期刊名称:International Journal of Advanced Computer Science and Applications(IJACSA)
印刷版ISSN:2158-107X
电子版ISSN:2156-5570
出版年度:2020
卷号:11
期号:4
DOI:10.14569/IJACSA.2020.01104108
出版社:Science and Information Society (SAI)
摘要:Non-Orthogonal Multiple Access (NOMA) is the most prominent technology that enhances massive connectivity and spectral efficiency in 5G cellular communication. It provides services to the multi-users in time, frequency, and code domain with significant power level. Message Passing Algorithm (MPA) detection in a multi-user uplink grant-free system requires user activity information at the receiver that makes it impractical.
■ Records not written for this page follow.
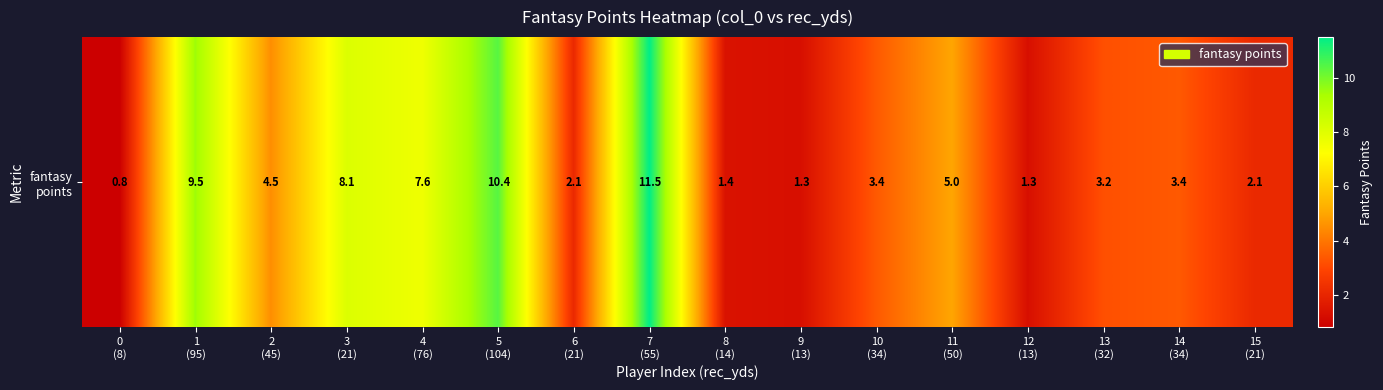

Which label corresponds to the largest value in the chart?

7
(55)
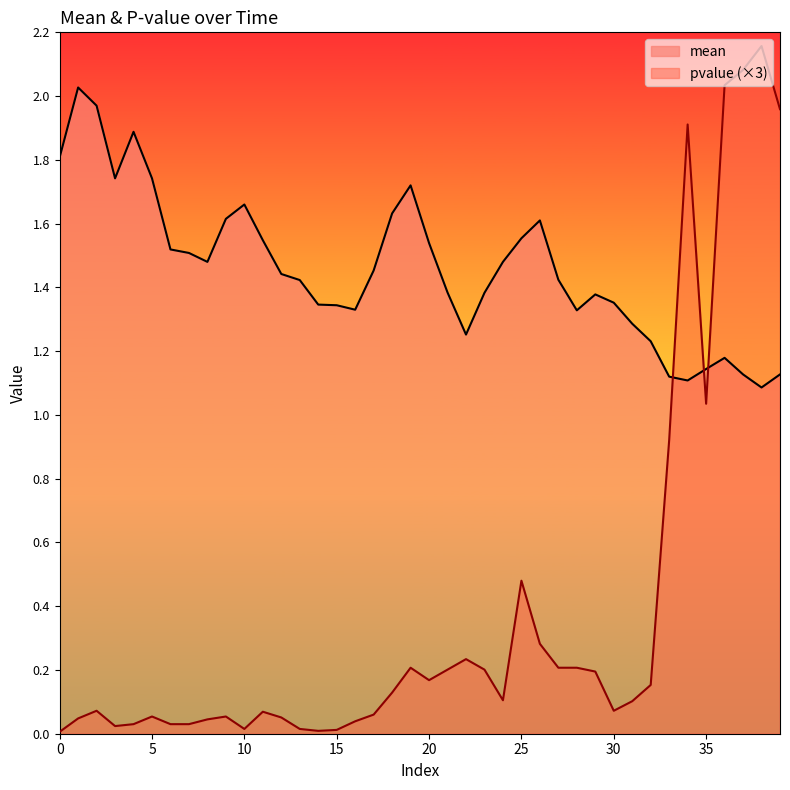

List the series in order of their overall mean, highest first.

mean, pvalue (×3)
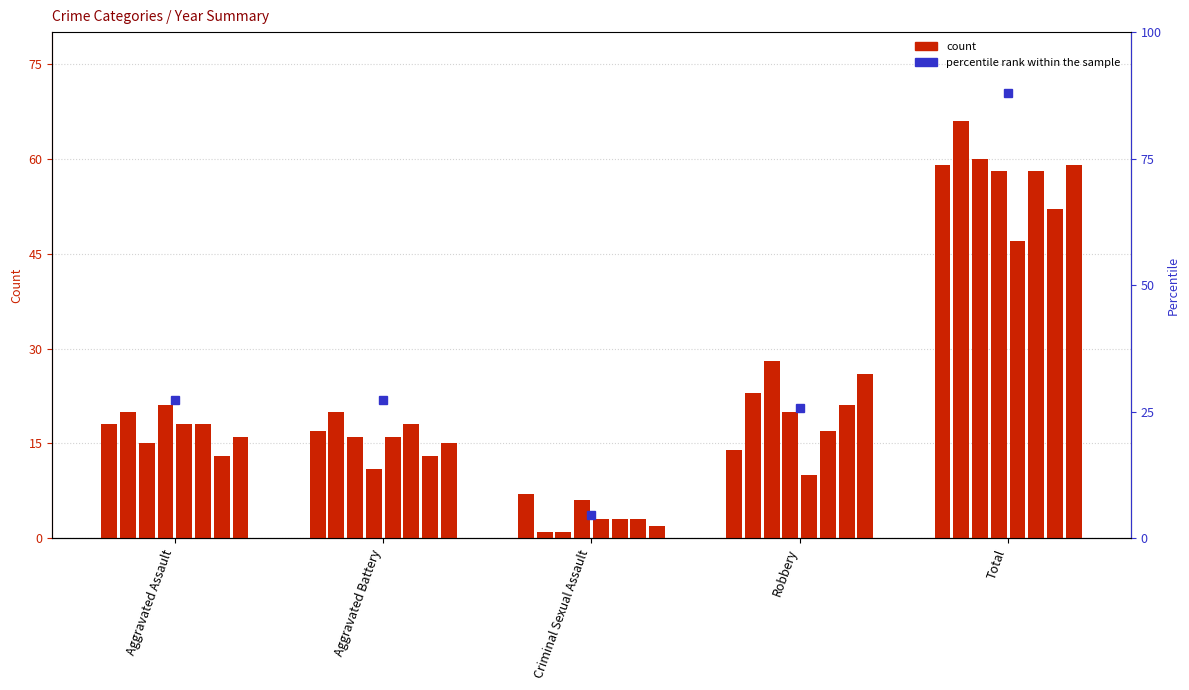

True or false: the data shows 43.3 at Aggravated Assault.

False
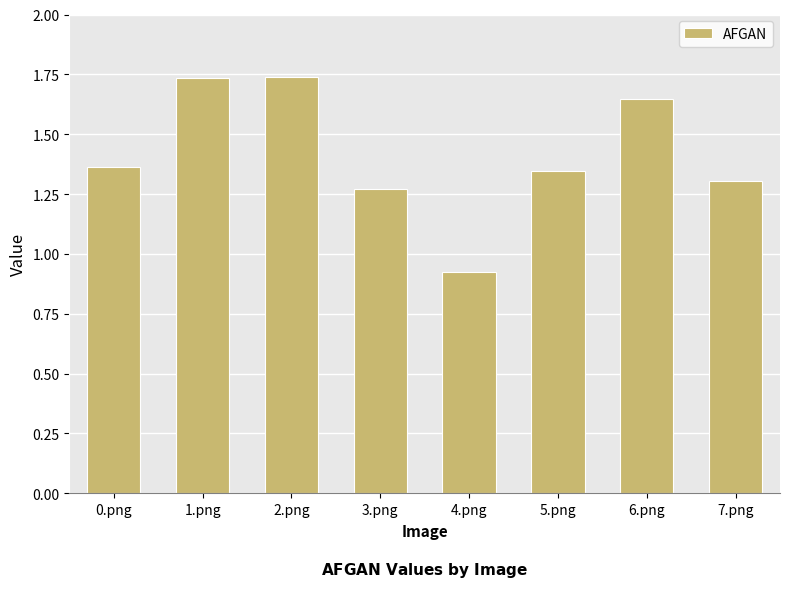

The chart shows a value of 0.6 at 4.png. True or false?

False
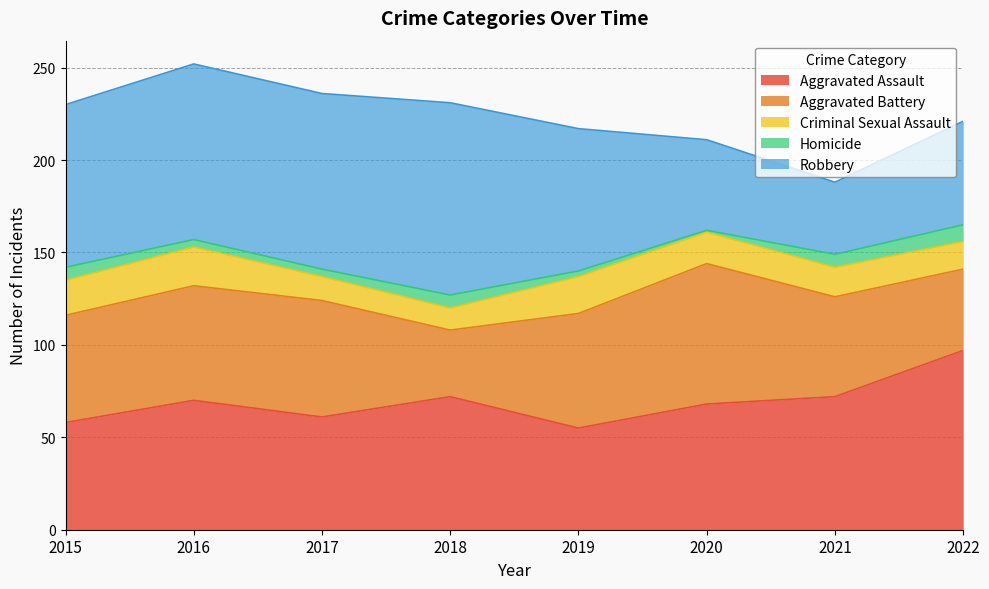

True or false: Criminal Sexual Assault and Aggravated Battery cross at least once.

False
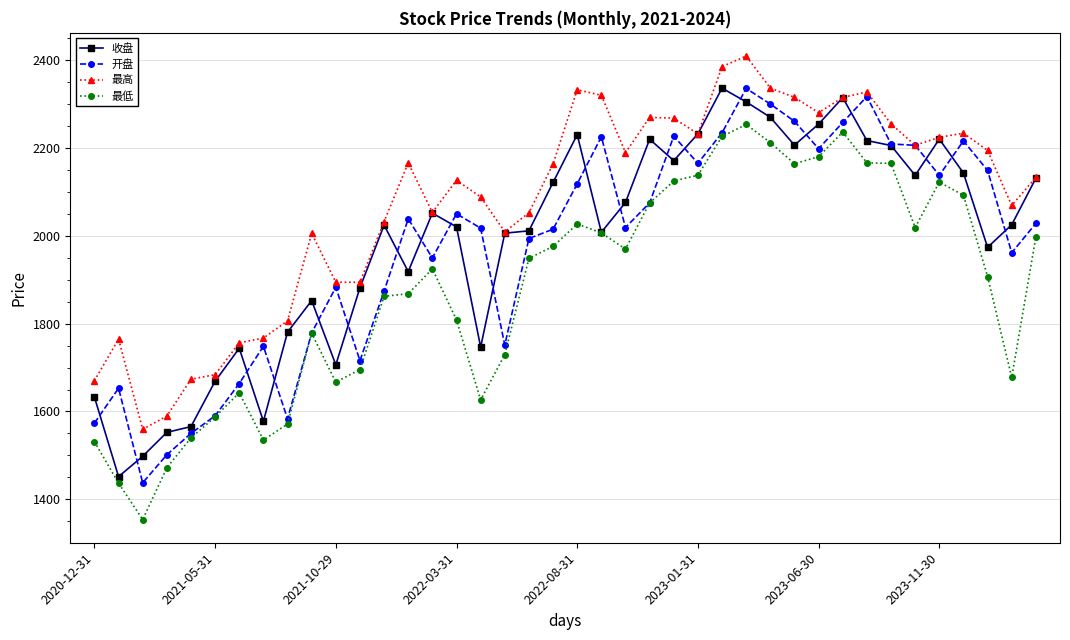

True or false: 最高 has more than 1 points higher than both neighbors.

True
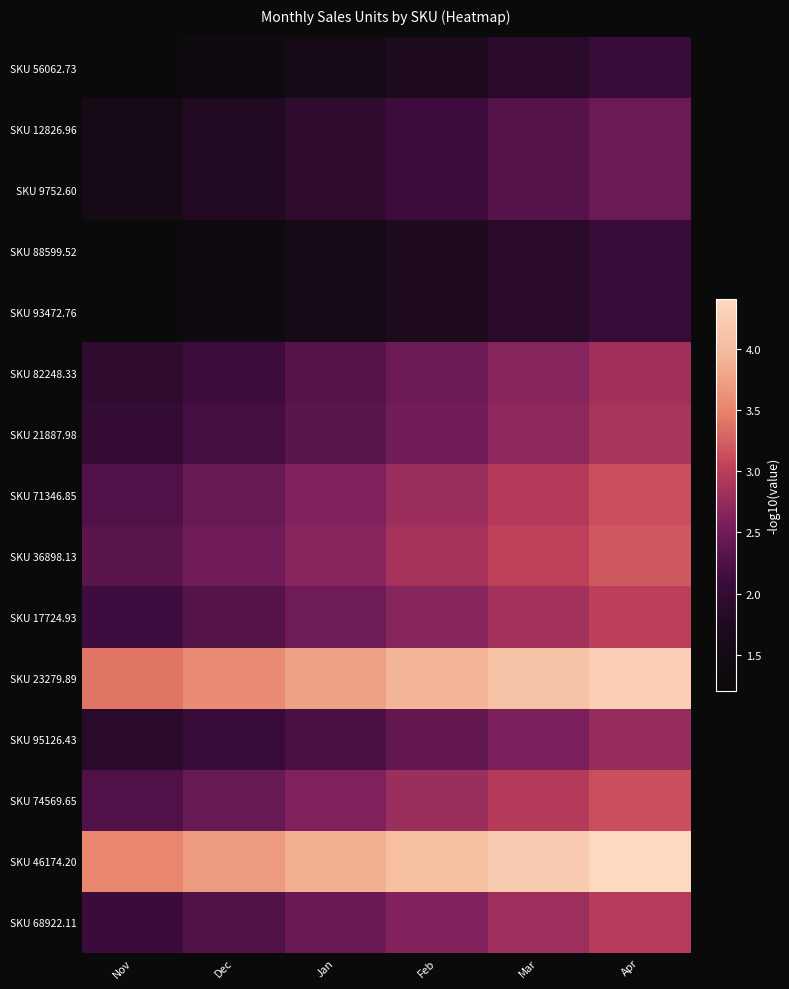

What is the difference between the highest and lowest values at Dec?

2.3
To circumvent this problem, (MPA) is combined with Compressed Sensing (CS) based detection which not only detects the user activity but also the signal data. However, the Compressive Sampling Matching pursuit (CoSaMP) algorithm uses Zero Forcing (ZF) detector to estimate the signal but its performance degrades with increment in Signal to Noise Ratio (SNR). Therefore, Minimum Mean Square Error (MMSE) detector in CoSaMP algorithm is deployed in this paper that enhances detection accuracy and BER performance. The simulation results validate that the proposed algorithm attains better performance than MPA and conventional CoSaMP algorithm in high SNR.